Next year, Primark wants to open 19 more stores – including a first one in Poland. A webshop however is still not on the cards.
Investing in the high streets
John Bason, finance director at Primark’s owner AB Foods, said to Bloomberg that “We are the people investing in the high street and in the UK. That distinguishes Primark from our competitors.” The Irish chain expects to end its financial year on 14 September with a 4 % turnover growth (excluding exchange rate fluctuations) but has its expansion strategy to thank for that: like-for-like turnover drops 2 %.

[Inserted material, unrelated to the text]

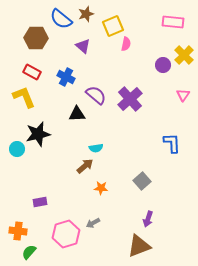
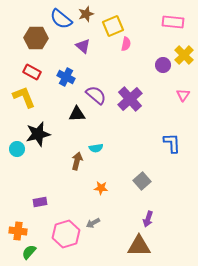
brown arrow: moved 8 px left, 5 px up; rotated 36 degrees counterclockwise
brown triangle: rotated 20 degrees clockwise
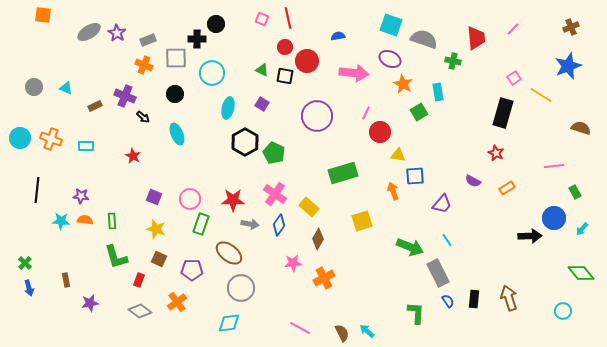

In the Euro zone, Primark expects a 5 % growth as especially Belgium, France, Italy and Spain are performing well. The like-for-like turnover drop is caused mainly by disappointing sales in Germany. Another factor is the growth of online fashion sales, a phenomenon that Primark refuses to join – not through its own channels, not on third party platforms.
New stores galore
The only option for Primark is to keep opening new stores, which it does with gusto: fourteen stores were opened this year (including a mega store following a new concept in Birmingham), creating a total of 373 stores in 12 different countries, good for 1.4 million square metres of surface. Next year, nineteen stores will be added to that, including a first store in Poland.
Parent company AB Foods says it is ready for a possible brexit, but warns that costs may be higher next year when the pound further weakens as Primark mostly purchases in dollars, but sells in pounds and euros. The company also warns that operational margins will probably be lower than this year’s 11.7 % as a result of this.